* _Data to examine_
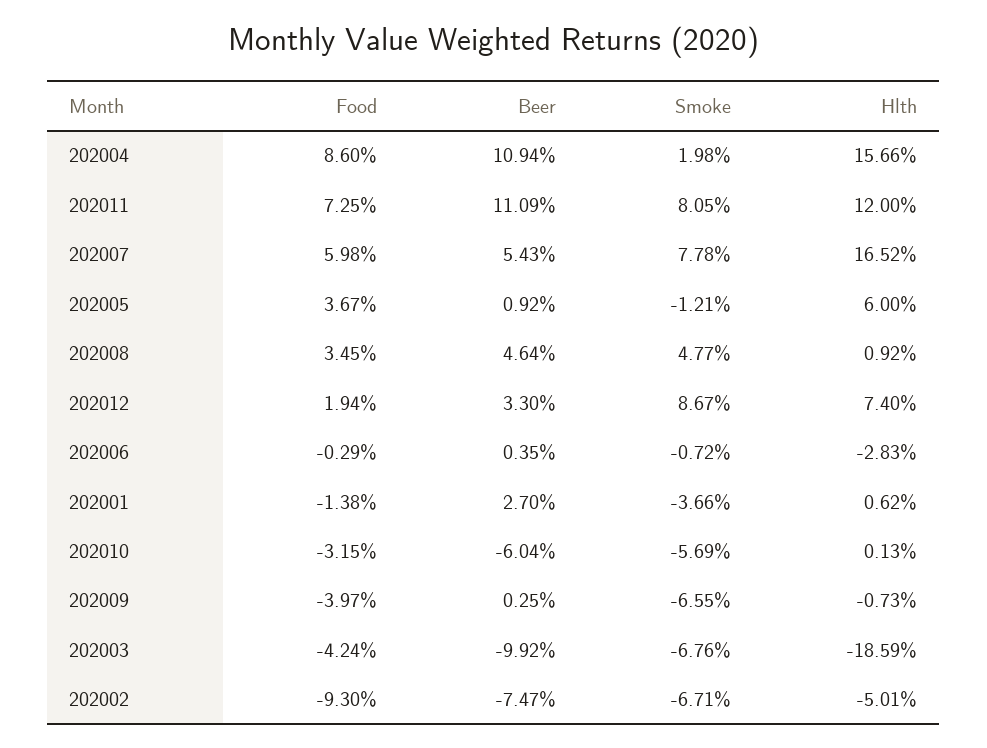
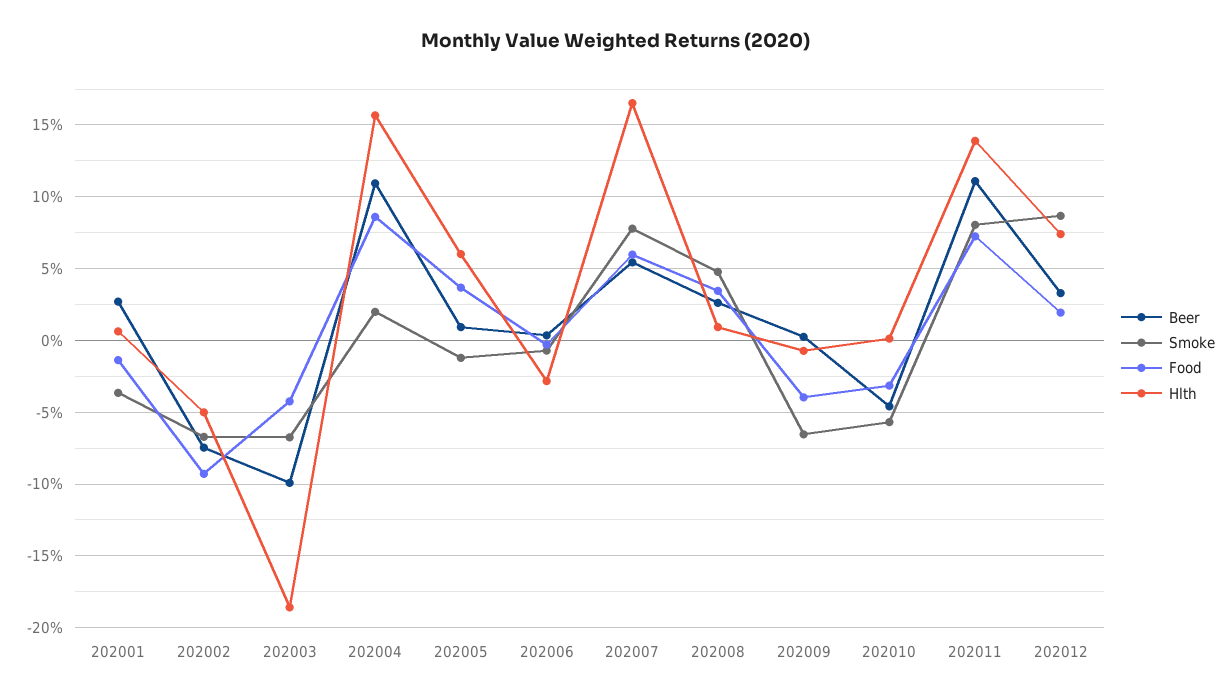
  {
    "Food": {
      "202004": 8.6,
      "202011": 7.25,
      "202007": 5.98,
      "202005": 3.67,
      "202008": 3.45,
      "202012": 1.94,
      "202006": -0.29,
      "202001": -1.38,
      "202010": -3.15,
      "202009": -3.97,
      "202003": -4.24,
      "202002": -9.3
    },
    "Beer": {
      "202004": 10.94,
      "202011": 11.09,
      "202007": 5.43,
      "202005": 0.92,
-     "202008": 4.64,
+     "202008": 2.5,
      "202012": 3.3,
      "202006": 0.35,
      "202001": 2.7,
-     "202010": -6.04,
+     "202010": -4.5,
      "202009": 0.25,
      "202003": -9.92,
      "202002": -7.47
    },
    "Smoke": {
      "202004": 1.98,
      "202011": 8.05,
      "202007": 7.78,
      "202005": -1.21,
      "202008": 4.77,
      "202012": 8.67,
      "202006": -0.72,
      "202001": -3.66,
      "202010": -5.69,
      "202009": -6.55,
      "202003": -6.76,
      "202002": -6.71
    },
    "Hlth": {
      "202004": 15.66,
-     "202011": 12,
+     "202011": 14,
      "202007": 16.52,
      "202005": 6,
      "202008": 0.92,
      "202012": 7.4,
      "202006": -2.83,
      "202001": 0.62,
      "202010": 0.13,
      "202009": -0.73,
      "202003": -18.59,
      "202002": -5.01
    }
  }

* _Assigned task_
If a picture appears in the data, omit it; transcribe all the rest exactly.

* _Exercise answer_
  {
    "Food": {
      "202004": 8.6,
      "202011": 7.25,
      "202007": 5.98,
      "202005": 3.67,
      "202008": 3.45,
      "202012": 1.94,
      "202006": -0.29,
      "202001": -1.38,
      "202010": -3.15,
      "202009": -3.97,
      "202003": -4.24,
      "202002": -9.3
    },
    "Beer": {
      "202004": 10.94,
      "202011": 11.09,
      "202007": 5.43,
      "202005": 0.92,
-     "202008": 4.64,
+     "202008": 2.5,
      "202012": 3.3,
      "202006": 0.35,
      "202001": 2.7,
-     "202010": -6.04,
+     "202010": -4.5,
      "202009": 0.25,
      "202003": -9.92,
      "202002": -7.47
    },
    "Smoke": {
      "202004": 1.98,
      "202011": 8.05,
      "202007": 7.78,
      "202005": -1.21,
      "202008": 4.77,
      "202012": 8.67,
      "202006": -0.72,
      "202001": -3.66,
      "202010": -5.69,
      "202009": -6.55,
      "202003": -6.76,
      "202002": -6.71
    },
    "Hlth": {
      "202004": 15.66,
-     "202011": 12,
+     "202011": 14,
      "202007": 16.52,
      "202005": 6,
      "202008": 0.92,
      "202012": 7.4,
      "202006": -2.83,
      "202001": 0.62,
      "202010": 0.13,
      "202009": -0.73,
      "202003": -18.59,
      "202002": -5.01
    }
  }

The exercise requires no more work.